Turning to the specifics, most management agreements contain clauses requiring the owner to indemnify, defend and hold the manager harmless “except in cases of gross negligence or Agent’s intentional misconduct.” Intentional misconduct is easy to define, its something you intended to do. So, for example, if you are a racist and intentionally discriminated against a tenant or potential tenant because of their protected class status, you are on your own as relates to the consequences of your actions. Gross negligence is a little tougher but is typically defined as “deliberate and reckless disregard for the safety and reasonable treatment of others.” A good example of gross negligence would be, not simply a careless mistake (not knowing the law), but purposely choosing to perform asbestos abatement using unqualified personnel, knowing that this presents a serious risk of injury to building occupants.
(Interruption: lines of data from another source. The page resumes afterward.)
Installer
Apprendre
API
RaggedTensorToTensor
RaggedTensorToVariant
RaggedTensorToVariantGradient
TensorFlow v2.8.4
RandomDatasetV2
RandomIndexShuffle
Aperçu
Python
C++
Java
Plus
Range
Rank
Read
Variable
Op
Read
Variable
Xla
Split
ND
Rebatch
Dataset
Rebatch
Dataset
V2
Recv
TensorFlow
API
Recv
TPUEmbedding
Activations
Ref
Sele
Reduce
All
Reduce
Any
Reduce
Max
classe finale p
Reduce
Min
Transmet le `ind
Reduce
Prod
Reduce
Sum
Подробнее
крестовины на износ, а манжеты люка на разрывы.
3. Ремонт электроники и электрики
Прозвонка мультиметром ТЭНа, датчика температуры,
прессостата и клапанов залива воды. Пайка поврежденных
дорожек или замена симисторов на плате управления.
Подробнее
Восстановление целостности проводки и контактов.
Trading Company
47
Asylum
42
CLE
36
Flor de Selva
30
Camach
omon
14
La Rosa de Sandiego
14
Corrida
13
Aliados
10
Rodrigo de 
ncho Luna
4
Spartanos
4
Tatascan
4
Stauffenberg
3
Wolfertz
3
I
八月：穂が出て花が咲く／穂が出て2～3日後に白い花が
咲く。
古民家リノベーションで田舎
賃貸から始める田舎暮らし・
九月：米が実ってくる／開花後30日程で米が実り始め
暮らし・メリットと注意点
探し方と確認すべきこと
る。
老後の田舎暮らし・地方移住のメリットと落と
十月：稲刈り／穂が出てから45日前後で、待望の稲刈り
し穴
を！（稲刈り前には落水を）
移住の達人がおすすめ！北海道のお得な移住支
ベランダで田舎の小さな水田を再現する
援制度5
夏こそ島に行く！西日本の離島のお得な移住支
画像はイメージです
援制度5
When it comes to the owner’s indemnity obligations to the manager, this is typically covered by the owner’s insurance when they name you as an additional insured on their policy. Being named on the policy is a very important step, not to be forgotten (in fact I recommend that your management agreement not be effective, even if signed, unless the required insurance policy is effective). You see, another concept in insurance is subrogation, which is where an insurer pays a claim, but then “steps into the shoes of the insured” and attempts to recover against some third party. An example would be a roofer who is inattentive to their blowtorch, who accidently starts a fire. In such a case, your insurer would cover the fire damage, and then “subrogate” to the claim and go after the roofer (or the roofer’s insurer). The good news is that an insurer is prohibited from bringing a subrogation claim against a co-insured.
I could go on and on (as I do for three full hours in my class on management agreements). Suffice it to say that I strongly urge you never to modify or water down the indemnity or insurance provisions in your management agreement.